Screenshot bCNC profile

Then mark the outline block (Editor), switch back to Profile (CAM), choose outside in the Profile window and click a second time on the Profile button.

The blue cutting lines of the Makey outline lie outside our project.

Screenshot bCNC profile

Mark all the cutting lines in the Editor, go back the CAM tab and click on the Cut icon. Here we choose a ramp as cutting strategy with a ramp length of 2 mm.

Screenshot bCNC cut

Click on the Cut button! In the isometric view we now see the cutting path.

Screenshot bCNC makey cut

Adding Tabs

If you don't have a vacuum table, it is important to add "Tabs". They will be left uncut to hold the part in place after cutting. This prevents the user from being hurt by projectiles and the braking of the thin cutter. In bCNC (>1.11) tabs are round.

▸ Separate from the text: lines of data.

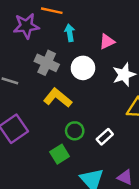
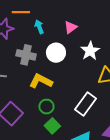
green circle: (75, 131) -> (46, 107), moved
white rectangle: (105, 137) -> (86, 104), size x1.6

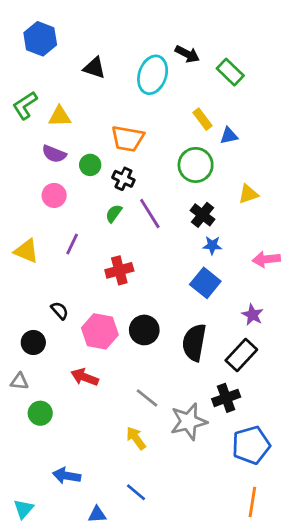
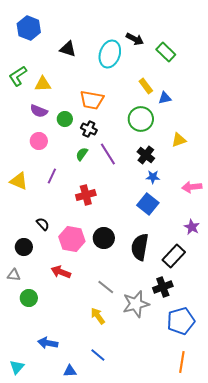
purple star: (252, 315) -> (192, 227), moved

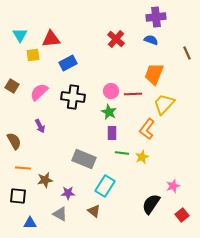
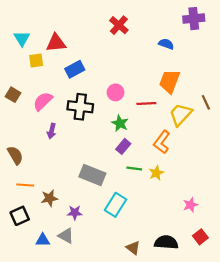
purple cross: (156, 17) -> (194, 19), moved
red cross: (116, 39) -> (119, 25), moved
brown line: (187, 53) -> (206, 102), moved
pink circle: (111, 91) -> (116, 92), moved
purple arrow: (40, 126) -> (52, 131), moved, turned 40
purple rectangle: (112, 133) -> (123, 146), turned 40
black square: (18, 196) -> (20, 216), turned -30
black semicircle: (151, 204) -> (166, 242), moved, turned 60
brown triangle: (94, 211) -> (133, 248), moved
blue triangle: (30, 223) -> (43, 240), moved

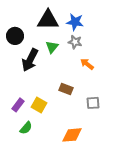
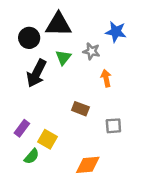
blue star: (75, 22) -> (116, 32), moved
black circle: (15, 36) -> (29, 38), moved
orange arrow: (87, 64) -> (106, 78), turned 40
yellow square: (39, 105) -> (47, 139), moved

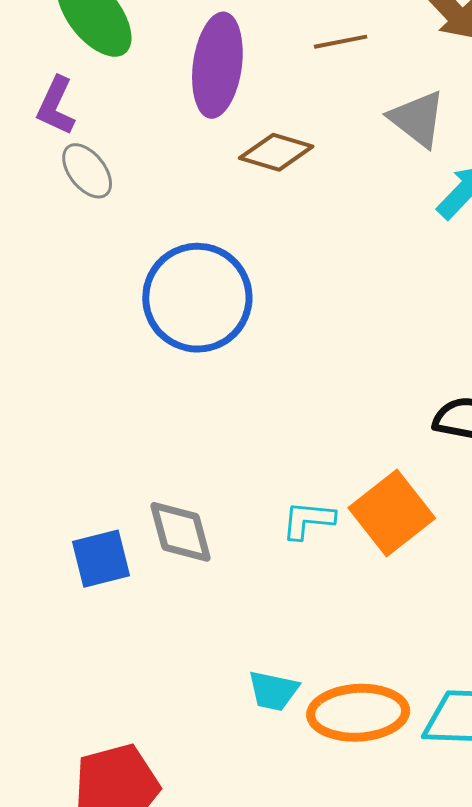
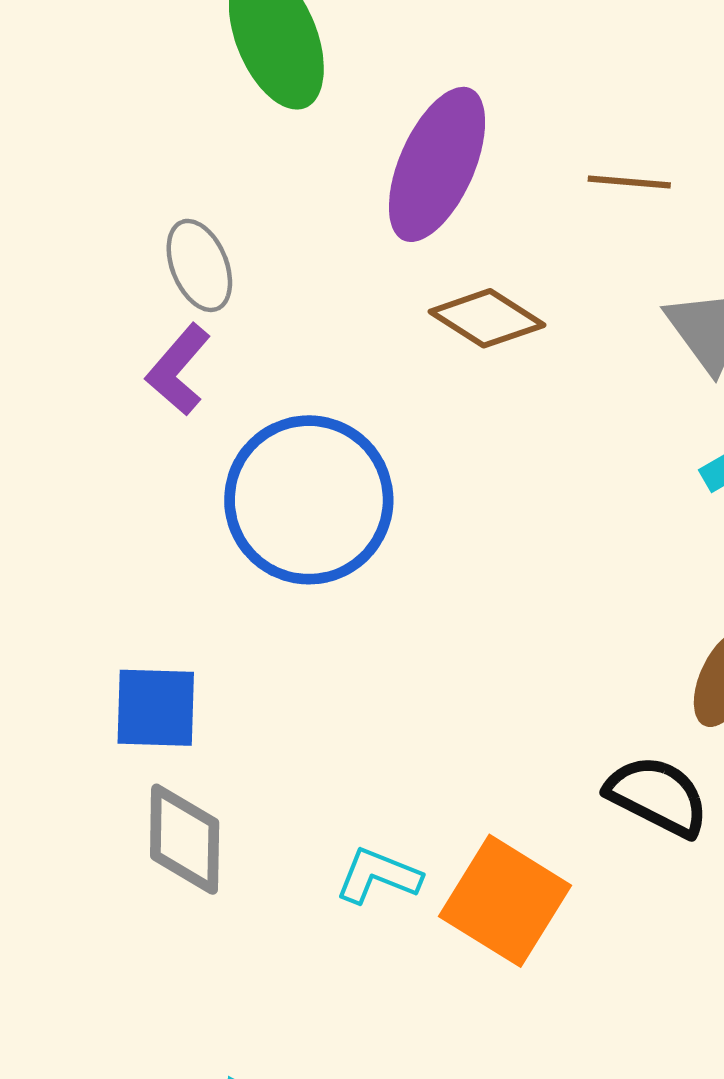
purple L-shape: (56, 106) -> (178, 370), moved
orange square: (392, 513) -> (505, 901), turned -36
blue square: (101, 559) -> (156, 708), moved

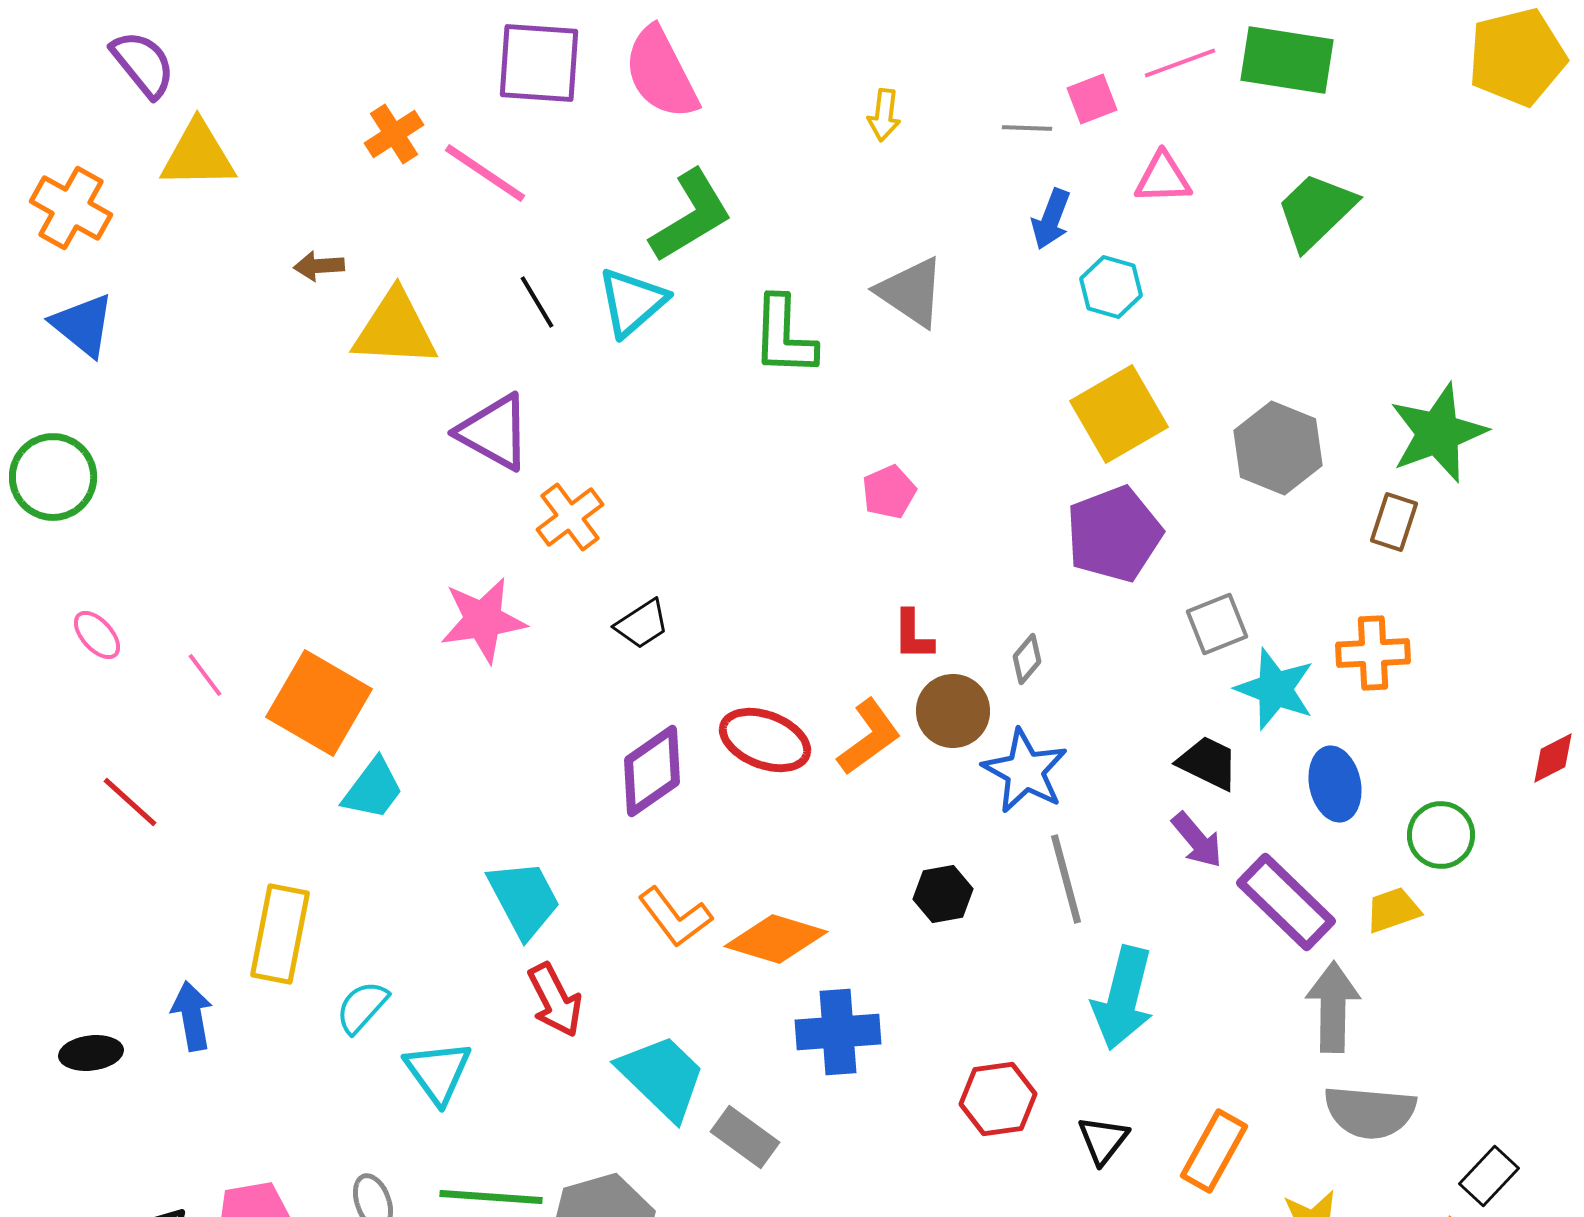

To add Tabs we mark one or more blocks of gcode in the Editor. In the CAM tab click on the Tabs icon.

Screenshot bCNC tabs

Depending on the dimensions of the cutting part we choose the number of tabs and the width of the tabs. For the Makey eyes e.g. I choose 3 tabs (Number of tabs) with 2 mm in diameter (Width), for the outline 6 tabs with 5 mm. The Height is counted from the surface of the working piece (Z = 0), so it has to be negative. For an 1 mm tab in a working piece of 4 mm we need to set the Height to -3 mm (better choose 1.5 mm!)

Click the Tabs button. Now you see the tabs (located on Z = 0)! To modify the cutting path we need to cut the tabs from the path. Open the Cut window. It's important to check the Leave islands uncut box in the Cut window. Now click on the Cut button. The result for an Makey eye should look like the following image:

Screenshot bCNC tabs iso

Screenshot bCNC tabs isoMakey eye tabs

Position your cutter and click on XYZ=0 in the Control tab. Click on Start :).

Consolidate: A stand for Makey

Get the Incscape file (Downloads) for the stand an repeat the different steps from above. Use an overcut for the two holes (in the Profile window).